From the entries that follow, gather each line holding the word "remote".
══ Data extract
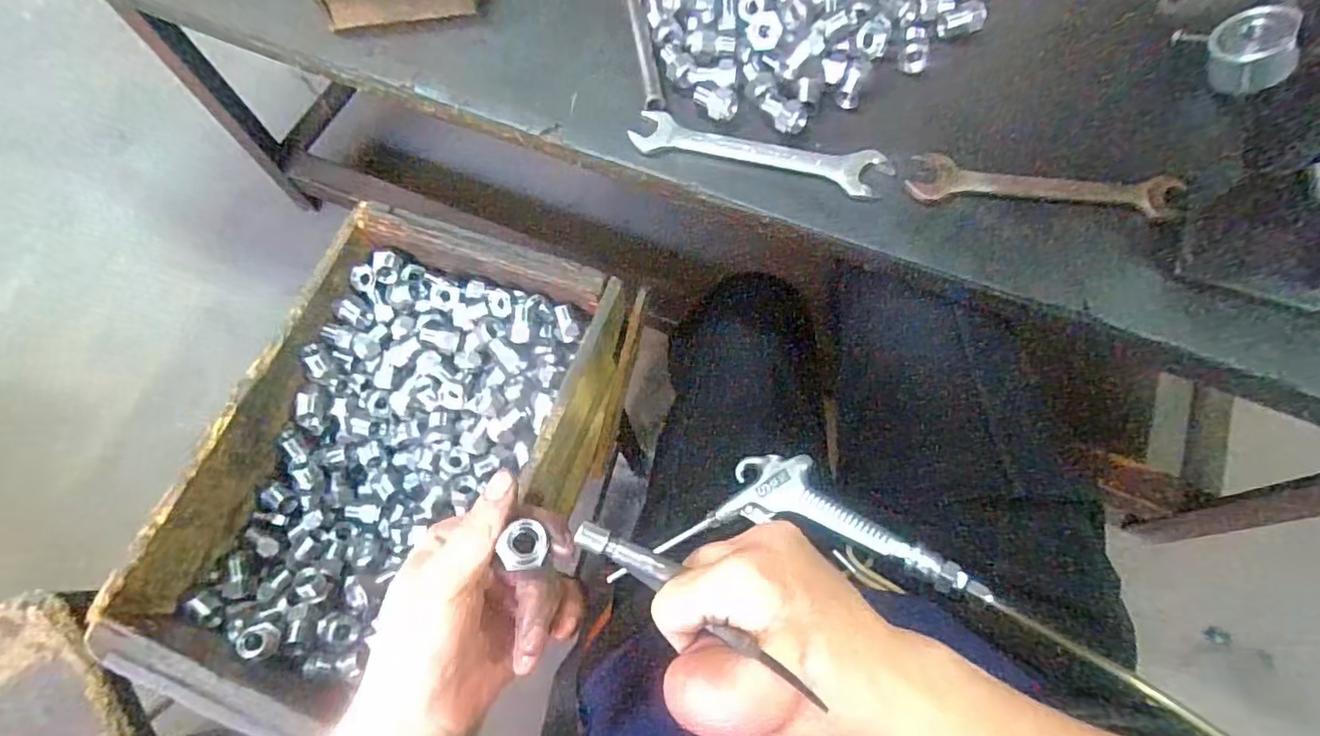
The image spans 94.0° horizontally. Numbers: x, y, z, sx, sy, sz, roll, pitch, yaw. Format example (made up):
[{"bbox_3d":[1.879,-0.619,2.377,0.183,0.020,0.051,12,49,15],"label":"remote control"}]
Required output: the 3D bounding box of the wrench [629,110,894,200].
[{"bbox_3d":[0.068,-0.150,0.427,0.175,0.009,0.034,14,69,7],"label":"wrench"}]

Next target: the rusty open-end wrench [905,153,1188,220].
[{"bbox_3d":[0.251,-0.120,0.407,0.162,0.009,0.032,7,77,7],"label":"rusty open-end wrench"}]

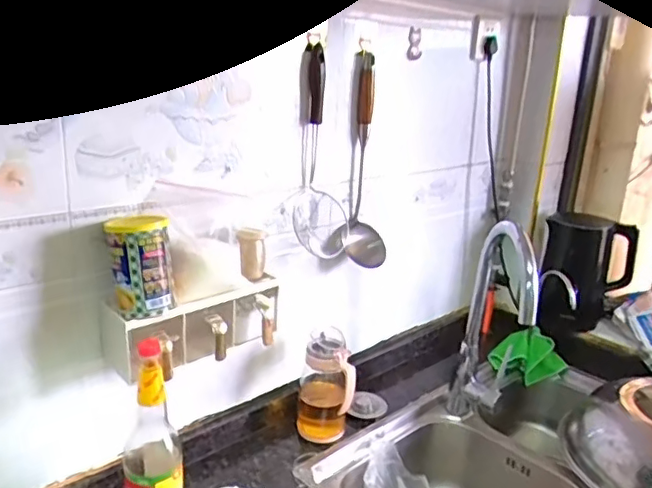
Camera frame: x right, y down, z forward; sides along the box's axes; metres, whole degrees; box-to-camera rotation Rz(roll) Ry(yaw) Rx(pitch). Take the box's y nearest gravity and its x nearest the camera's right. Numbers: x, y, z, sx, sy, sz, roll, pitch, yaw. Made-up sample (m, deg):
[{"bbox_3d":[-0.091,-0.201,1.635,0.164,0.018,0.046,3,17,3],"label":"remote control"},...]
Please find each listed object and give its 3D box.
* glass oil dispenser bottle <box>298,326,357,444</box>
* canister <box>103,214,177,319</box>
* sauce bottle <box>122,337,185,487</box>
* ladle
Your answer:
════
══ Data extract
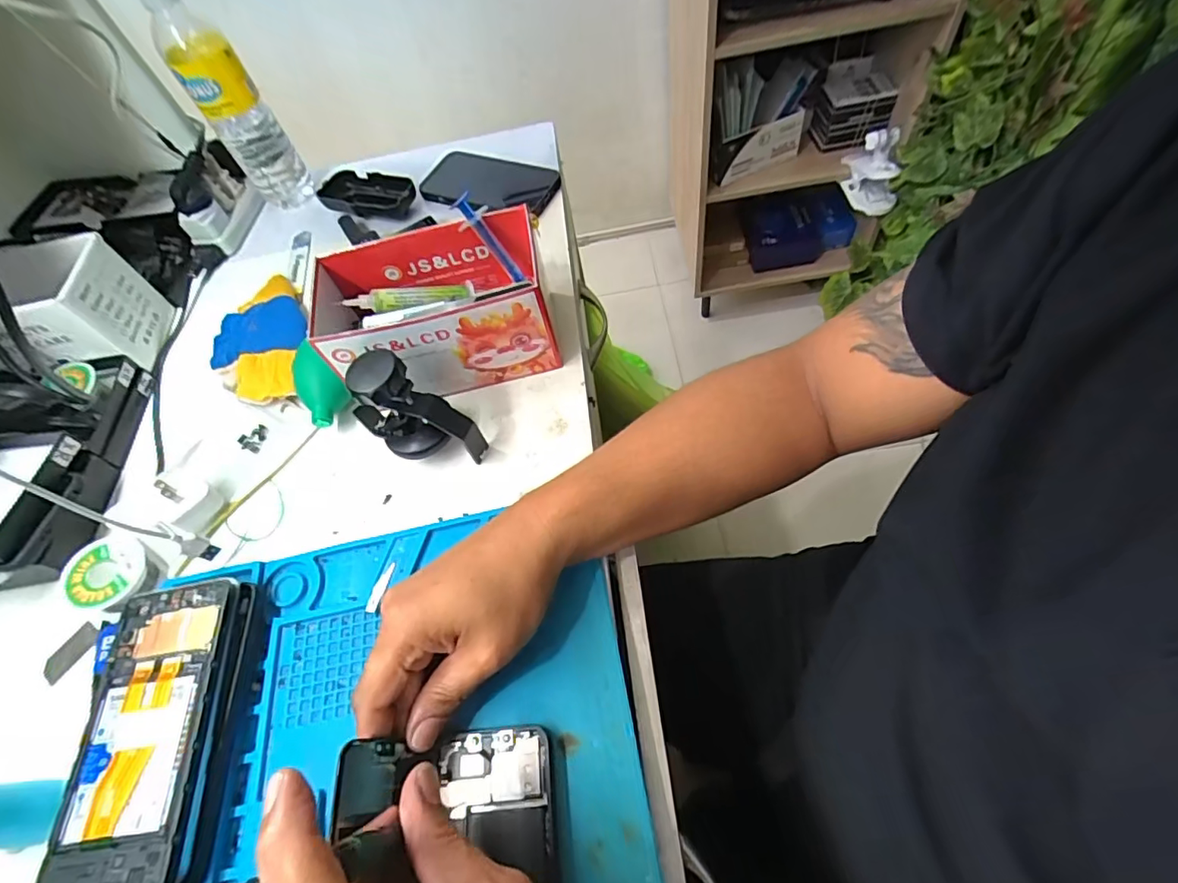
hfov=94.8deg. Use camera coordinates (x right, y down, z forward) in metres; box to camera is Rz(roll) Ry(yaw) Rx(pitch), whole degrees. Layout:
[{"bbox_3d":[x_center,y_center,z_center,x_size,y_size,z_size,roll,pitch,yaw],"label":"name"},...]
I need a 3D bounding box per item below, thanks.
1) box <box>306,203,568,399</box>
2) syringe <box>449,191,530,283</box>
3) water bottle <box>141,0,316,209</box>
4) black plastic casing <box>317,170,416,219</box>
════
**Response to this exercise**
[{"bbox_3d":[1.879,-0.619,2.377,0.183,0.020,0.051,12,49,15],"label":"remote control"}]
[{"bbox_3d":[-0.091,-0.201,1.635,0.164,0.018,0.046,3,17,3],"label":"remote control"},...]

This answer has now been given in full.